New Bankruptcy Opinion: IN RE HOWELL MOUNTAIN PARTNERS, LP – Bankr. Court, ND California, 2016


No. 15-10524.

United States Bankruptcy Court, N. D. California.

March 16, 2016.

Memorandum on Motion to Assume Lease

ALAN JAROSLOVSKY, Bankruptcy Judge.

Chapter 11 debtor in possession Howell Mountain Partners, L.P., (“HMP”) is in the business of growing grapes and making wine. Its principal asset is a 33-year lease of 17.54 acres of agricultural land from lessors Leanne and Lawrence Patterson. The lease was entered into in 2000 and runs to 2033. The original lease called for minimum annual rent per acre or, alternatively, rent calculated by the amount of grapes grown on the property. The lease also called for a few cases of wine to be given to the Pattersons in certain years.

For the first three years of the lease, there was to be no inflation adjustment to the minimum rent. Starting in 2003, the rent was to be adjusted according to the Consumer Price Index. This is the most important factor in what is becoming a complex dispute.

For nine of the first ten years of the lease, only the minimum rent was due. By 2011, production was increasing to the point that HMP felt that the calculated (“percentage”) rent formula would be unworkable; at some point, it would make more sense for HMP to leave the grapes to rot rather than harvest them. The parties then agreed to an amendment which scrapped the original formula for calculating rent based on grape production and replaced it with one which would give HMP incentive to increase production. The addendum recited: “the current Minimum Annual Rent (as of the Effective Date of this Amendment to Vineyard Lease) is $52,669.08.” [1]

Unknown to both sides, the number $52,669.08 was not correct. A CPA hired to do the CPI calculation had done it incorrectly. The proper current minimum rent was far lower. Until the mistake was discovered, HMP overpaid paid the Pattersons $67,636.34. There is no dispute as to this fact.

HMP has moved the court to assume the Patterson lease, which is a very valuable asset of the bankruptcy estate. Pursuant to § 365(d)(1) of the Bankruptcy Code, a debtor seeking to assume a lease must cure any default. The Pattersons have filed a claim alleging that they are entitled to $65,667.61. Applying the overpayment to the claim, HMP is not in default and the lease should be assumed.

The Pattersons disagree. Even though they admit that HMP overpaid, they argue that the recitation in the 2011 addendum that the current minimum rent was $52,669.08 was something they bargained for and that they would not have entered into the addendum but for this specific amount. Their argument was considerably undercut by Leanne Patterson’s poor performance on the witness stand. Even though she is a lawyer, she seriously misinterpreted the terms of the lease and tried to convince the court that the terms of the addendum resulted in a reduction of rent in the amount of $96,470.00 when in fact the reduction was a much more modest $21,602.21.

If this dispute came before the court in the context of an adversary proceeding or an objection to the Pattersons’ claim, the court might well find, based on the evidence presented, that the $52,669.09 figure in the addendum was intended by both sides to be nothing more than a recitation of fact based on mutual mistake as to how the number was calculated.

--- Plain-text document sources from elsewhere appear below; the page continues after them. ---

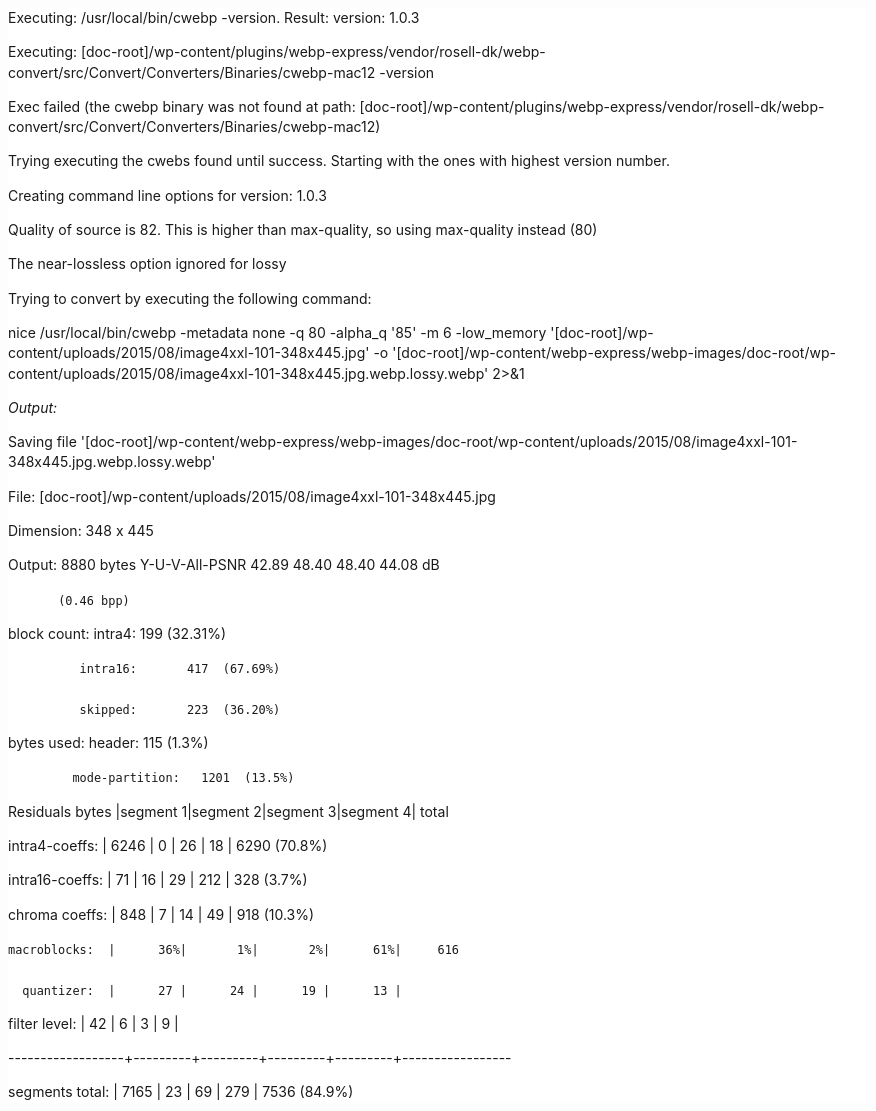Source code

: Executing: /usr/local/bin/cwebp -version. Result: version: 1.0.3

Executing: [doc-root]/wp-content/plugins/webp-express/vendor/rosell-dk/webp-convert/src/Convert/Converters/Binaries/cwebp-mac12 -version

Exec failed (the cwebp binary was not found at path: [doc-root]/wp-content/plugins/webp-express/vendor/rosell-dk/webp-convert/src/Convert/Converters/Binaries/cwebp-mac12)

Trying executing the cwebs found until success. Starting with the ones with highest version number.

Creating command line options for version: 1.0.3

Quality of source is 82. This is higher than max-quality, so using max-quality instead (80)

The near-lossless option ignored for lossy

Trying to convert by executing the following command:

nice /usr/local/bin/cwebp -metadata none -q 80 -alpha_q '85' -m 6 -low_memory '[doc-root]/wp-content/uploads/2015/08/image4xxl-101-348x445.jpg' -o '[doc-root]/wp-content/webp-express/webp-images/doc-root/wp-content/uploads/2015/08/image4xxl-101-348x445.jpg.webp.lossy.webp' 2>&1


*Output:* 

Saving file '[doc-root]/wp-content/webp-express/webp-images/doc-root/wp-content/uploads/2015/08/image4xxl-101-348x445.jpg.webp.lossy.webp'

File:      [doc-root]/wp-content/uploads/2015/08/image4xxl-101-348x445.jpg

Dimension: 348 x 445

Output:    8880 bytes Y-U-V-All-PSNR 42.89 48.40 48.40   44.08 dB

           (0.46 bpp)

block count:  intra4:        199  (32.31%)

              intra16:       417  (67.69%)

              skipped:       223  (36.20%)

bytes used:  header:            115  (1.3%)

             mode-partition:   1201  (13.5%)

 Residuals bytes  |segment 1|segment 2|segment 3|segment 4|  total

  intra4-coeffs:  |    6246 |       0 |      26 |      18 |    6290  (70.8%)

 intra16-coeffs:  |      71 |      16 |      29 |     212 |     328  (3.7%)

  chroma coeffs:  |     848 |       7 |      14 |      49 |     918  (10.3%)

    macroblocks:  |      36%|       1%|       2%|      61%|     616

      quantizer:  |      27 |      24 |      19 |      13 |

   filter level:  |      42 |       6 |       3 |       9 |

------------------+---------+---------+---------+---------+-----------------

 segments total:  |    7165 |      23 |      69 |     279 |    7536  (84.9%)

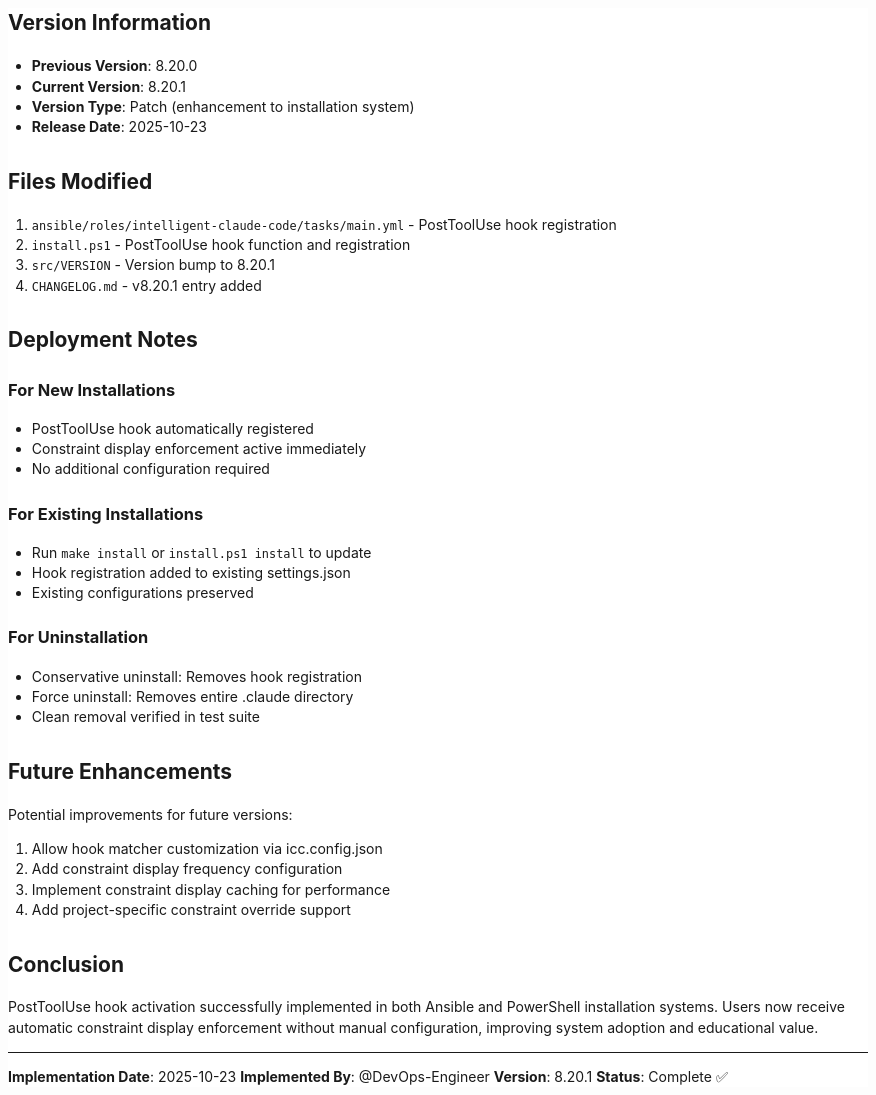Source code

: ## Version Information

- **Previous Version**: 8.20.0
- **Current Version**: 8.20.1
- **Version Type**: Patch (enhancement to installation system)
- **Release Date**: 2025-10-23

## Files Modified

1. `ansible/roles/intelligent-claude-code/tasks/main.yml` - PostToolUse hook registration
2. `install.ps1` - PostToolUse hook function and registration
3. `src/VERSION` - Version bump to 8.20.1
4. `CHANGELOG.md` - v8.20.1 entry added

## Deployment Notes

### For New Installations
- PostToolUse hook automatically registered
- Constraint display enforcement active immediately
- No additional configuration required

### For Existing Installations
- Run `make install` or `install.ps1 install` to update
- Hook registration added to existing settings.json
- Existing configurations preserved

### For Uninstallation
- Conservative uninstall: Removes hook registration
- Force uninstall: Removes entire .claude directory
- Clean removal verified in test suite

## Future Enhancements

Potential improvements for future versions:
1. Allow hook matcher customization via icc.config.json
2. Add constraint display frequency configuration
3. Implement constraint display caching for performance
4. Add project-specific constraint override support

## Conclusion

PostToolUse hook activation successfully implemented in both Ansible and PowerShell installation systems. Users now receive automatic constraint display enforcement without manual configuration, improving system adoption and educational value.

---

**Implementation Date**: 2025-10-23
**Implemented By**: @DevOps-Engineer
**Version**: 8.20.1
**Status**: Complete ✅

The court might then very well reform the addendum to reflect the correct number. However, the dispute comes before the court on a motion to assume the contract. Such motions are summary in nature; they are not the proper way to litigate disputes over the interpretation of a contract. In re G.I. Industries, Inc., 204 F.3d 1276, 1282 (9th Cir. 2000) ; In re Orion Pictures Corp., 4 F.3d 1095, 1098-99 (2nd Cir. 1993) . Where the nondebtor party to a contract or lease has filed a proof of claim, the bankruptcy court has full authority to decide all issues raised by the claim, but it must be done in the context of an objection to it, not a motion to assume or reject it. In re G.I. Industries, Inc., at 1279 .

In this case, the Pattersons have filed a proof of claim. Until an objection to it is filed, they are deemed to have an allowed claim for unpaid rent in the amount of $65,667.61 pursuant to § 502(1)(a) of the Code. While the court can (and does) find that assumption of the lease is in the best interests of the bankruptcy estate, it cannot allow final assumption until an objection to the Patterson claim has been sustained or the claim has been satisfied. [2]

Counsel for HMP shall submit a form of order approved as to form by counsel for the Pattersons. It shall recite that assumption of the Patterson lease is in the best interest of the bankruptcy estate and that HMP’s motion will be granted upon disallowance or satisfaction of the Patterson claim.

[1] A further writing acknowledging the lease in 2014 appears to be a red herring. It was signed at the request of the Pattersons, who needed it for financing purposes, and was not intended to alter any contractual rights.

[2] If HMP seeks reformation or other equitable relief, it may choose to file an adversary proceeding against the Pattersons; their claim may be adjudicated in such an adversary proceeding pursuant to Rule 3007(b) of the Federal Rules of Bankruptcy Procedure.